### WHAT IS BEING ASKED
Below are some records; find each line that carries the word "regulars" and copy it.
::::
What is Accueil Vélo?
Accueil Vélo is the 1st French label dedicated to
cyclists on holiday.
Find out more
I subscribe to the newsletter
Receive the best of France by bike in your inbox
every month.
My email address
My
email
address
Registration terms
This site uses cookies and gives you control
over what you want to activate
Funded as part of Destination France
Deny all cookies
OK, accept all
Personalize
::::
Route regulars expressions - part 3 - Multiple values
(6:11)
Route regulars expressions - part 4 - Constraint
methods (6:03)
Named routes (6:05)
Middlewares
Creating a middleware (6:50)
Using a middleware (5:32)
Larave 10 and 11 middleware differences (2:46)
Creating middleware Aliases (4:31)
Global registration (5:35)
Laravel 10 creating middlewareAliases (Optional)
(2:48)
::::
### WRITTEN SOLUTION
Route regulars expressions - part 3 - Multiple values
Route regulars expressions - part 4 - Constraint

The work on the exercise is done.